# EXTRACTED MATERIAL:

• • •

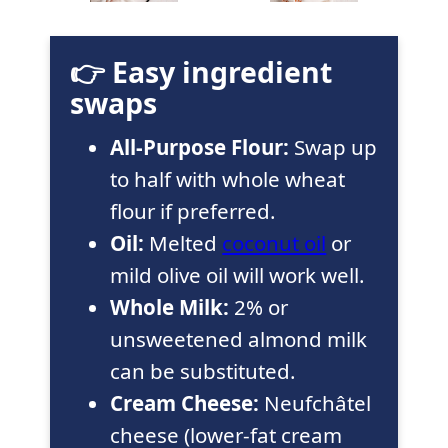
👉 Easy ingredient
swaps
All-Purpose Flour:
Swap up
to half with whole wheat
flour if preferred.
Oil:
Melted
coconut oil
or
mild olive oil will work well.
Whole Milk:
2% or
unsweetened almond milk
can be substituted.
Cream Cheese:
Neufchâtel
cheese (lower-fat cream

• • •

# WHAT THE TASK REQUIRES:
Leave every image out, and retype the material exactly.

# RESPONSE BOX:
👉 Easy ingredient
swaps
All-Purpose Flour:
Swap up
to half with whole wheat
flour if preferred.
Oil:
Melted
coconut oil
or
mild olive oil will work well.
Whole Milk:
2% or
unsweetened almond milk
can be substituted.
Cream Cheese:
Neufchâtel
cheese (lower-fat cream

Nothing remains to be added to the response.